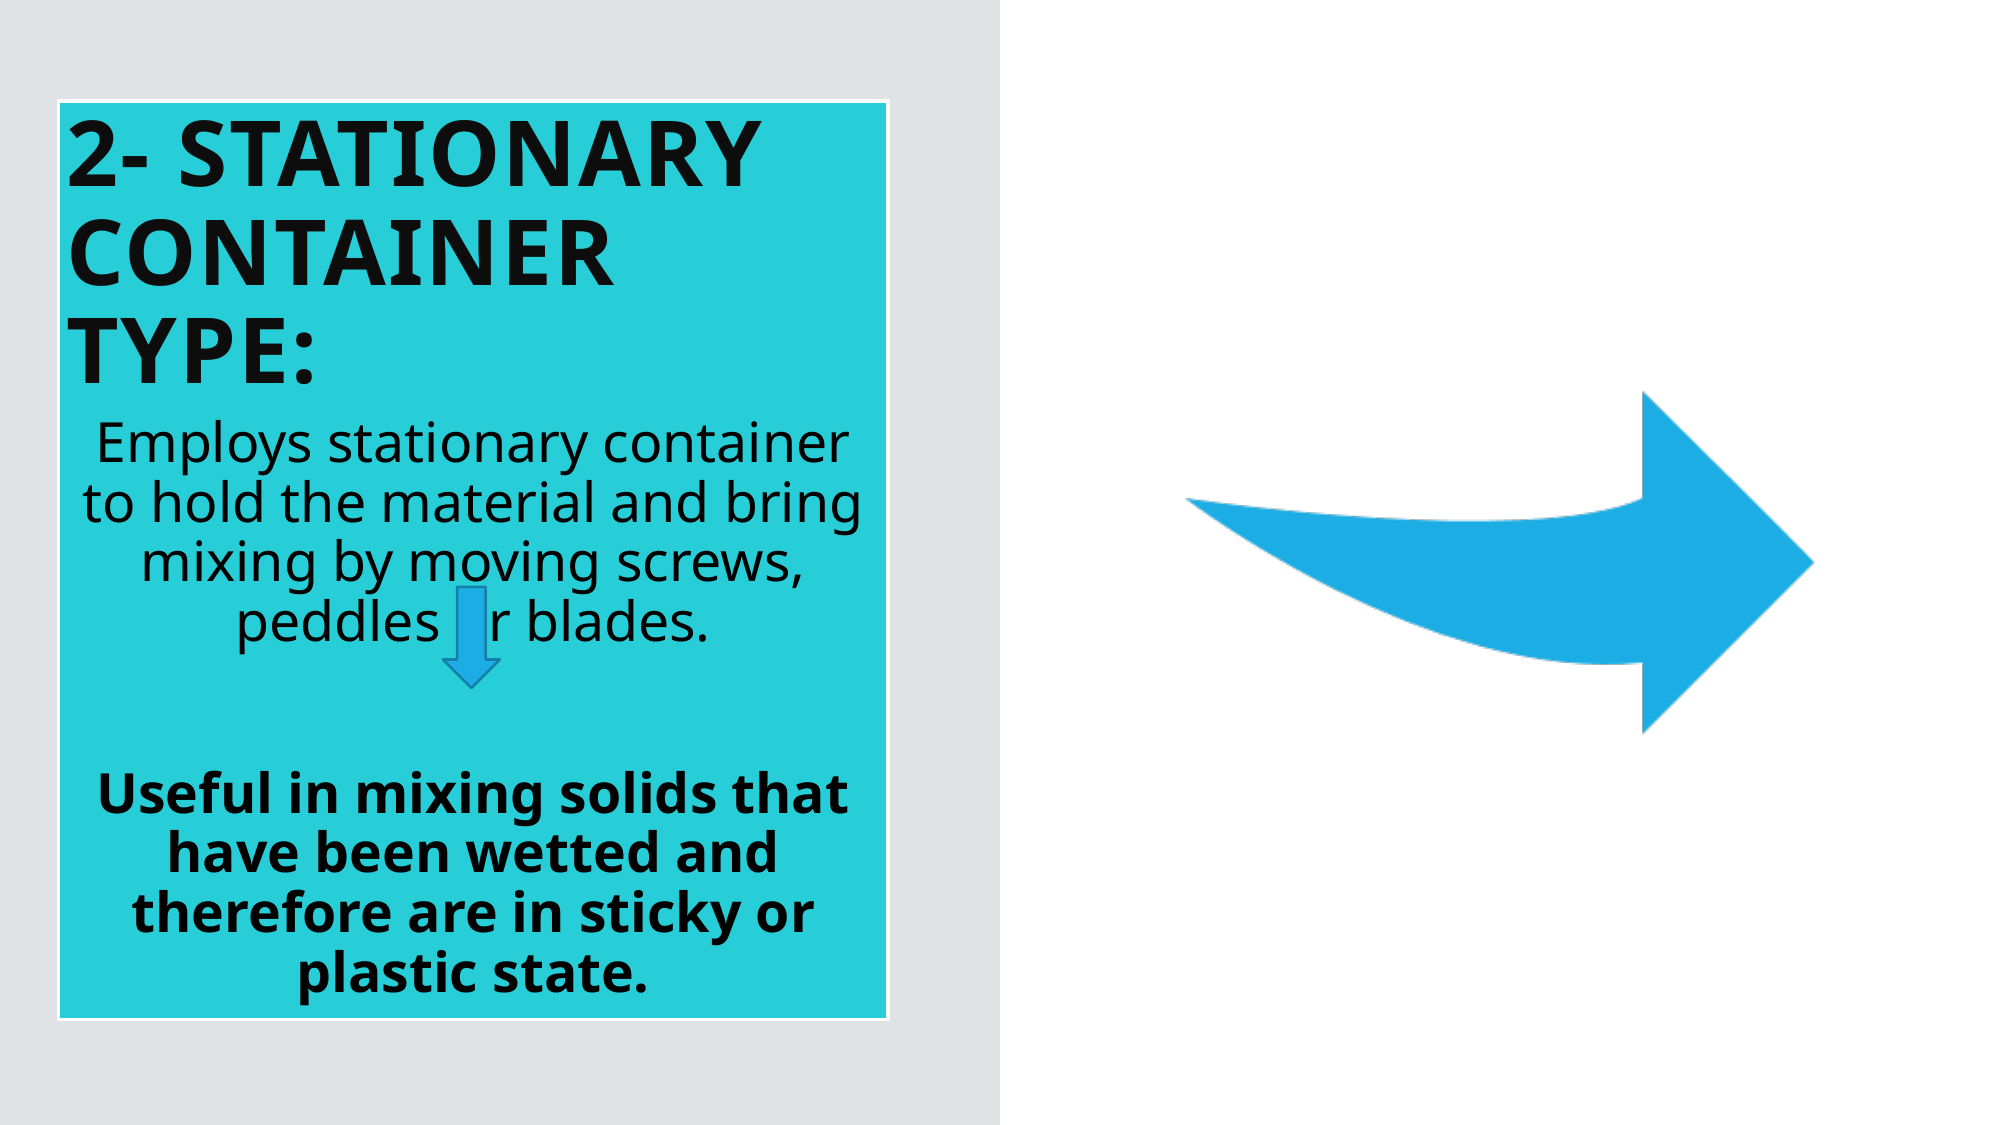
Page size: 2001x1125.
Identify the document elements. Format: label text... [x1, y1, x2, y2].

text_box [441, 585, 502, 689]
text_box [0, 0, 1001, 1125]
text_box 2- Stationary container type: Employs stationary container to hold the material and bring mixing by moving screws, peddles or blades. Useful in mixing solids that have been wetted and therefore are in sticky or plastic state. [57, 99, 890, 1021]
picture [1157, 220, 1843, 906]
****************
▸ **Work request**: Every entry above is to be transcribed exactly, with all pictures left out.

▸ **Output of the exercise**:
Page size: 2001x1125.
Identify the document elements. Format: label text... [x1, y1, x2, y2].

text_box [441, 585, 502, 689]
text_box [0, 0, 1001, 1125]
text_box 2- Stationary container type: Employs stationary container to hold the material and bring mixing by moving screws, peddles or blades. Useful in mixing solids that have been wetted and therefore are in sticky or plastic state. [57, 99, 890, 1021]
picture [1157, 220, 1843, 906]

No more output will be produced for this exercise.